WHAT TO WORK ON
Reproduce all of the data below word for word, line by line, in the same order.

__________________________________________________

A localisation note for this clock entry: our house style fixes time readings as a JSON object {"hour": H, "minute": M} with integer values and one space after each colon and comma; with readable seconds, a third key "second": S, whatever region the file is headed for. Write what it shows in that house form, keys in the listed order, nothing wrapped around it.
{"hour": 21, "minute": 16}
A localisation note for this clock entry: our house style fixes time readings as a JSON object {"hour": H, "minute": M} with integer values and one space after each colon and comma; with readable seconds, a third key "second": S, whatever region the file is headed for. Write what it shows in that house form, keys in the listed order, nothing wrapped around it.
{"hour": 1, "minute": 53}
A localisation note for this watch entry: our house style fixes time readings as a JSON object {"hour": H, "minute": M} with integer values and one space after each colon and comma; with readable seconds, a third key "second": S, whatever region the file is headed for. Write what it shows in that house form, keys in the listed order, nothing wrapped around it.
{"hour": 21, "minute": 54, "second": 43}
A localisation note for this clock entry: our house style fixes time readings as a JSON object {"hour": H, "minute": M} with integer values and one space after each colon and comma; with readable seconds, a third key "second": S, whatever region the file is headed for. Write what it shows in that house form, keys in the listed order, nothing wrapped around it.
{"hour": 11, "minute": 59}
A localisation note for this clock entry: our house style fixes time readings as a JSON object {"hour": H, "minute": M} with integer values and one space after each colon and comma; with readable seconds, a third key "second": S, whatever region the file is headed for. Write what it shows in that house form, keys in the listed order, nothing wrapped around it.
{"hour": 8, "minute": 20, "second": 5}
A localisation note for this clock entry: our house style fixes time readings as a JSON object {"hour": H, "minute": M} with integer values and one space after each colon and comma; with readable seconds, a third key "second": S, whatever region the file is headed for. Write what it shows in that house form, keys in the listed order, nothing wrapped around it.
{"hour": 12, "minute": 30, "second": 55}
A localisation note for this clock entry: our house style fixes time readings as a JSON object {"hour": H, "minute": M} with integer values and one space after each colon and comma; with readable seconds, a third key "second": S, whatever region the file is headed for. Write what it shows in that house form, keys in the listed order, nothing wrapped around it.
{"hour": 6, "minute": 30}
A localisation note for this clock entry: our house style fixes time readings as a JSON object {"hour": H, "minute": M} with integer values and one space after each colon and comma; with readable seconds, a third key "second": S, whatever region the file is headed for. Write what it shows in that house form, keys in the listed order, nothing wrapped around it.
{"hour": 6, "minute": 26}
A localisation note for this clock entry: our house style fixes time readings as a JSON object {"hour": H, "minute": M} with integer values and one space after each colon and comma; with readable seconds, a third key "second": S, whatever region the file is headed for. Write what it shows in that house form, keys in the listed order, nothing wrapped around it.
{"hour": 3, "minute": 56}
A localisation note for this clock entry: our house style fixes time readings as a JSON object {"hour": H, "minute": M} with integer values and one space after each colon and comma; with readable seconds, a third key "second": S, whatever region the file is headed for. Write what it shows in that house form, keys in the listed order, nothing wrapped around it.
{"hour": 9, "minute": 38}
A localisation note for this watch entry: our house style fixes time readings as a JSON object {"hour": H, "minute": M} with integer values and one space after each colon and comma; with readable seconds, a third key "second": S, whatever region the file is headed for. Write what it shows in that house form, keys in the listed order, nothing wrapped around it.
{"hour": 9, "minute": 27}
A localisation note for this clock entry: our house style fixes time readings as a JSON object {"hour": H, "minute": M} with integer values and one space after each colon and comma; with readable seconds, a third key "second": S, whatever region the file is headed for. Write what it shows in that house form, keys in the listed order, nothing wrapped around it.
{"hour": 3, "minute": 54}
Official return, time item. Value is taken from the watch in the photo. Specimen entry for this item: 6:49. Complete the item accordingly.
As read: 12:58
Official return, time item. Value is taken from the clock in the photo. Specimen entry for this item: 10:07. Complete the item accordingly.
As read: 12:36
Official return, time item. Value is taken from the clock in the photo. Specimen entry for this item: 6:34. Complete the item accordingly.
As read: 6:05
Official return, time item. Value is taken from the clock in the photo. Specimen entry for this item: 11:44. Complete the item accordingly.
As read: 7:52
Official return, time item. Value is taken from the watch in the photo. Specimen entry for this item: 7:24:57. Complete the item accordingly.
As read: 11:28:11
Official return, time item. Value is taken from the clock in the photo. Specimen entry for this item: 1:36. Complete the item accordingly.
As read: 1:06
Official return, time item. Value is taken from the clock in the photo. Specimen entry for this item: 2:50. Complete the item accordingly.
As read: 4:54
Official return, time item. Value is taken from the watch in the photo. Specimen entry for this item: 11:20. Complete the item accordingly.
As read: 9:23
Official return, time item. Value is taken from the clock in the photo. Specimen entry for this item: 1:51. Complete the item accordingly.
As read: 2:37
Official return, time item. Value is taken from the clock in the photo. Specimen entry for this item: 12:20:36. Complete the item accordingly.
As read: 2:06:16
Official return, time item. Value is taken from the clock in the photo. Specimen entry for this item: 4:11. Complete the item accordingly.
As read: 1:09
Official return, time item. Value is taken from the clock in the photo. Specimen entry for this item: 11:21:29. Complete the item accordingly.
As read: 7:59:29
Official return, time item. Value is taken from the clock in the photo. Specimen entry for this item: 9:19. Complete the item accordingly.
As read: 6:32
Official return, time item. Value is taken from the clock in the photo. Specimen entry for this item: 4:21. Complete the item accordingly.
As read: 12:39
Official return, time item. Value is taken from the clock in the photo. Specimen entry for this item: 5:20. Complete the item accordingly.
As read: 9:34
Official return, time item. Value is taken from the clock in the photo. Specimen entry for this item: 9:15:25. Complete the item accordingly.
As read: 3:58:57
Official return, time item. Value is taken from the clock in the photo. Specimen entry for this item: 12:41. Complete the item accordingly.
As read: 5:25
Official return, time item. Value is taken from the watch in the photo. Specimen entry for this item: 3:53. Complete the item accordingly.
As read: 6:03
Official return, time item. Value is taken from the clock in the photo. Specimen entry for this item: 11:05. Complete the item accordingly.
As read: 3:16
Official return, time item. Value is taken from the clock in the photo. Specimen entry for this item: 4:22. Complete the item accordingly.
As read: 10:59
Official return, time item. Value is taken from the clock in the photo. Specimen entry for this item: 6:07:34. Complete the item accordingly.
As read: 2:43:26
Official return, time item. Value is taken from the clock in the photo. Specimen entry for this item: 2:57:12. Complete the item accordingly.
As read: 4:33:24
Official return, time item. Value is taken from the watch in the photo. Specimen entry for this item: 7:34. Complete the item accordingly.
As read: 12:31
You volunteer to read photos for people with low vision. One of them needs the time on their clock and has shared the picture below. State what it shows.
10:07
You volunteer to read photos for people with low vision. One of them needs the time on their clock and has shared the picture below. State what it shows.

__________________________________________________

RESULT BELOW
A localisation note for this clock entry: our house style fixes time readings as a JSON object {"hour": H, "minute": M} with integer values and one space after each colon and comma; with readable seconds, a third key "second": S, whatever region the file is headed for. Write what it shows in that house form, keys in the listed order, nothing wrapped around it.
{"hour": 21, "minute": 16}
A localisation note for this clock entry: our house style fixes time readings as a JSON object {"hour": H, "minute": M} with integer values and one space after each colon and comma; with readable seconds, a third key "second": S, whatever region the file is headed for. Write what it shows in that house form, keys in the listed order, nothing wrapped around it.
{"hour": 1, "minute": 53}
A localisation note for this watch entry: our house style fixes time readings as a JSON object {"hour": H, "minute": M} with integer values and one space after each colon and comma; with readable seconds, a third key "second": S, whatever region the file is headed for. Write what it shows in that house form, keys in the listed order, nothing wrapped around it.
{"hour": 21, "minute": 54, "second": 43}
A localisation note for this clock entry: our house style fixes time readings as a JSON object {"hour": H, "minute": M} with integer values and one space after each colon and comma; with readable seconds, a third key "second": S, whatever region the file is headed for. Write what it shows in that house form, keys in the listed order, nothing wrapped around it.
{"hour": 11, "minute": 59}
A localisation note for this clock entry: our house style fixes time readings as a JSON object {"hour": H, "minute": M} with integer values and one space after each colon and comma; with readable seconds, a third key "second": S, whatever region the file is headed for. Write what it shows in that house form, keys in the listed order, nothing wrapped around it.
{"hour": 8, "minute": 20, "second": 5}
A localisation note for this clock entry: our house style fixes time readings as a JSON object {"hour": H, "minute": M} with integer values and one space after each colon and comma; with readable seconds, a third key "second": S, whatever region the file is headed for. Write what it shows in that house form, keys in the listed order, nothing wrapped around it.
{"hour": 12, "minute": 30, "second": 55}
A localisation note for this clock entry: our house style fixes time readings as a JSON object {"hour": H, "minute": M} with integer values and one space after each colon and comma; with readable seconds, a third key "second": S, whatever region the file is headed for. Write what it shows in that house form, keys in the listed order, nothing wrapped around it.
{"hour": 6, "minute": 30}
A localisation note for this clock entry: our house style fixes time readings as a JSON object {"hour": H, "minute": M} with integer values and one space after each colon and comma; with readable seconds, a third key "second": S, whatever region the file is headed for. Write what it shows in that house form, keys in the listed order, nothing wrapped around it.
{"hour": 6, "minute": 26}
A localisation note for this clock entry: our house style fixes time readings as a JSON object {"hour": H, "minute": M} with integer values and one space after each colon and comma; with readable seconds, a third key "second": S, whatever region the file is headed for. Write what it shows in that house form, keys in the listed order, nothing wrapped around it.
{"hour": 3, "minute": 56}
A localisation note for this clock entry: our house style fixes time readings as a JSON object {"hour": H, "minute": M} with integer values and one space after each colon and comma; with readable seconds, a third key "second": S, whatever region the file is headed for. Write what it shows in that house form, keys in the listed order, nothing wrapped around it.
{"hour": 9, "minute": 38}
A localisation note for this watch entry: our house style fixes time readings as a JSON object {"hour": H, "minute": M} with integer values and one space after each colon and comma; with readable seconds, a third key "second": S, whatever region the file is headed for. Write what it shows in that house form, keys in the listed order, nothing wrapped around it.
{"hour": 9, "minute": 27}
A localisation note for this clock entry: our house style fixes time readings as a JSON object {"hour": H, "minute": M} with integer values and one space after each colon and comma; with readable seconds, a third key "second": S, whatever region the file is headed for. Write what it shows in that house form, keys in the listed order, nothing wrapped around it.
{"hour": 3, "minute": 54}
Official return, time item. Value is taken from the watch in the photo. Specimen entry for this item: 6:49. Complete the item accordingly.
As read: 12:58
Official return, time item. Value is taken from the clock in the photo. Specimen entry for this item: 10:07. Complete the item accordingly.
As read: 12:36
Official return, time item. Value is taken from the clock in the photo. Specimen entry for this item: 6:34. Complete the item accordingly.
As read: 6:05
Official return, time item. Value is taken from the clock in the photo. Specimen entry for this item: 11:44. Complete the item accordingly.
As read: 7:52
Official return, time item. Value is taken from the watch in the photo. Specimen entry for this item: 7:24:57. Complete the item accordingly.
As read: 11:28:11
Official return, time item. Value is taken from the clock in the photo. Specimen entry for this item: 1:36. Complete the item accordingly.
As read: 1:06
Official return, time item. Value is taken from the clock in the photo. Specimen entry for this item: 2:50. Complete the item accordingly.
As read: 4:54
Official return, time item. Value is taken from the watch in the photo. Specimen entry for this item: 11:20. Complete the item accordingly.
As read: 9:23
Official return, time item. Value is taken from the clock in the photo. Specimen entry for this item: 1:51. Complete the item accordingly.
As read: 2:37
Official return, time item. Value is taken from the clock in the photo. Specimen entry for this item: 12:20:36. Complete the item accordingly.
As read: 2:06:16
Official return, time item. Value is taken from the clock in the photo. Specimen entry for this item: 4:11. Complete the item accordingly.
As read: 1:09
Official return, time item. Value is taken from the clock in the photo. Specimen entry for this item: 11:21:29. Complete the item accordingly.
As read: 7:59:29
Official return, time item. Value is taken from the clock in the photo. Specimen entry for this item: 9:19. Complete the item accordingly.
As read: 6:32
Official return, time item. Value is taken from the clock in the photo. Specimen entry for this item: 4:21. Complete the item accordingly.
As read: 12:39
Official return, time item. Value is taken from the clock in the photo. Specimen entry for this item: 5:20. Complete the item accordingly.
As read: 9:34
Official return, time item. Value is taken from the clock in the photo. Specimen entry for this item: 9:15:25. Complete the item accordingly.
As read: 3:58:57
Official return, time item. Value is taken from the clock in the photo. Specimen entry for this item: 12:41. Complete the item accordingly.
As read: 5:25
Official return, time item. Value is taken from the watch in the photo. Specimen entry for this item: 3:53. Complete the item accordingly.
As read: 6:03
Official return, time item. Value is taken from the clock in the photo. Specimen entry for this item: 11:05. Complete the item accordingly.
As read: 3:16
Official return, time item. Value is taken from the clock in the photo. Specimen entry for this item: 4:22. Complete the item accordingly.
As read: 10:59
Official return, time item. Value is taken from the clock in the photo. Specimen entry for this item: 6:07:34. Complete the item accordingly.
As read: 2:43:26
Official return, time item. Value is taken from the clock in the photo. Specimen entry for this item: 2:57:12. Complete the item accordingly.
As read: 4:33:24
Official return, time item. Value is taken from the watch in the photo. Specimen entry for this item: 7:34. Complete the item accordingly.
As read: 12:31
You volunteer to read photos for people with low vision. One of them needs the time on their clock and has shared the picture below. State what it shows.
10:07
You volunteer to read photos for people with low vision. One of them needs the time on their clock and has shared the picture below. State what it shows.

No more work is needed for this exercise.